The economic reforms of 1991 did not benefit the agricultural sector significantly. The following are the reasons that explain the adverse effects of the economic reforms on India's agriculture sector:
1. Reduction of Public Investment: There has been an acute cutback from the Indian government to provide sufficient irrigation facilities, electricity, information system, market linkages and roads. Moreover, investment in agricultural research and development was not as extensive as it was during green revolution phase.
2. Removal of Subsidies: Removal of subsidies on fertilizers pushed up the cost of production of agriculture. This made farming more expensive, thereby, adversely affecting the poor and marginal farmers.

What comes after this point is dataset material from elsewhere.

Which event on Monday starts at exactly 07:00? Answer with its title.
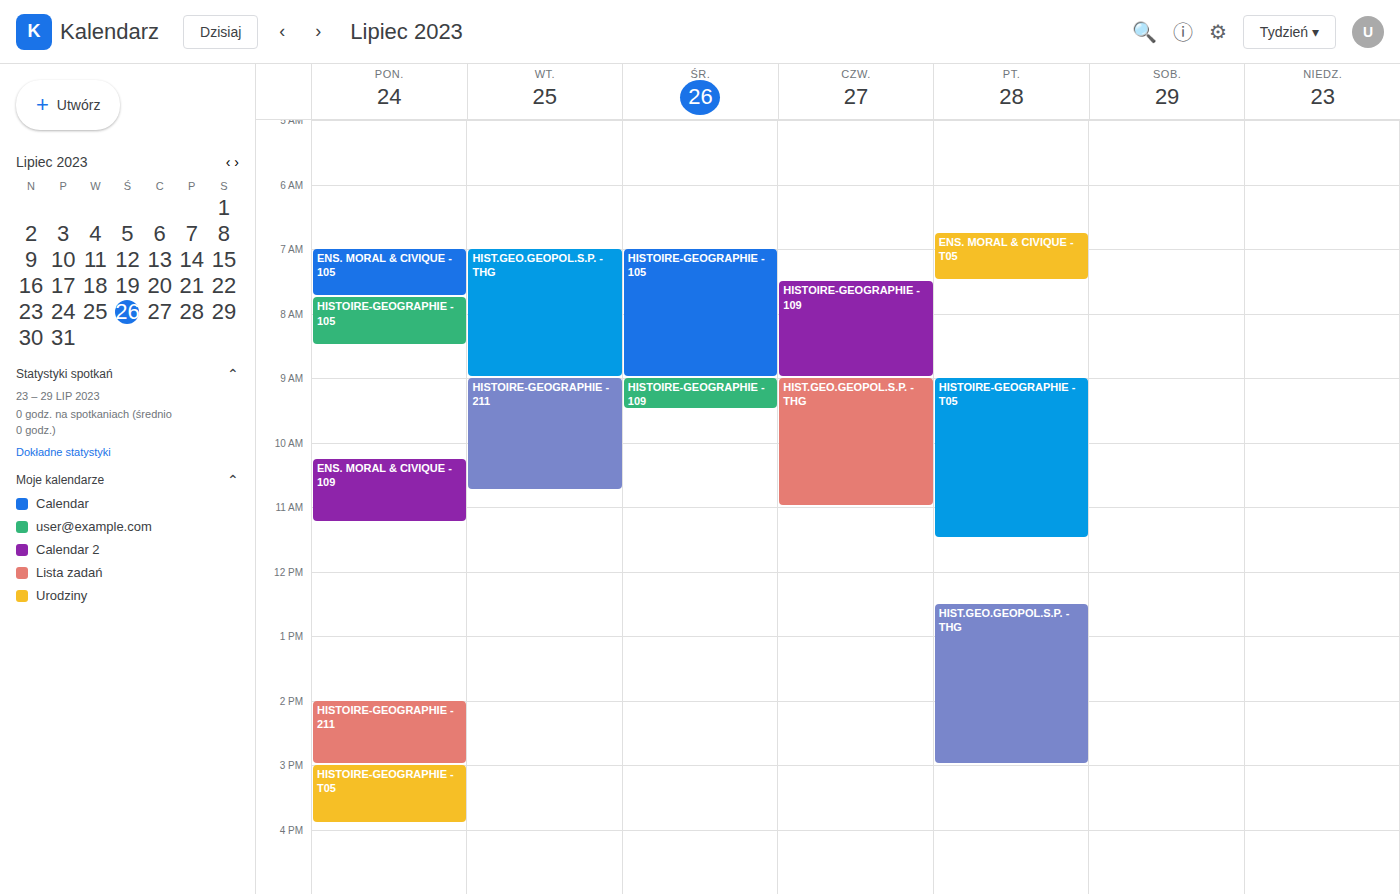
"ENS. MORAL & CIVIQUE - 105"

3. Liberalization and Reduction in Import Duties on Agricultural Products: Due to adherence to the WTO commitments, Indian government reduced import duties on agricultural products that forced the poor and marginal farmers to compete with their foreign counterparts in the international markets. Stiff competition in the international market along with traditional techniques of farming badly affected the poor farmers.
4. Shift towards Cash Crops and Lack of Food Grains: The export oriented production strategies led to the shift of agricultural production from food grains to the production of cash crops like cotton, jute, etc. This led to reduced availability of food grains and, consequently, t lower nutritional values that further reduced their productivity.
5. Inflationary Pressures on Food Grains: The shift towards cash crops production along with the removal of subsidies exerted inflationary pressures on the prices of food grains. This in turn adversely affected the agricultural sector's performance by making the cost of producing food grains more expensive.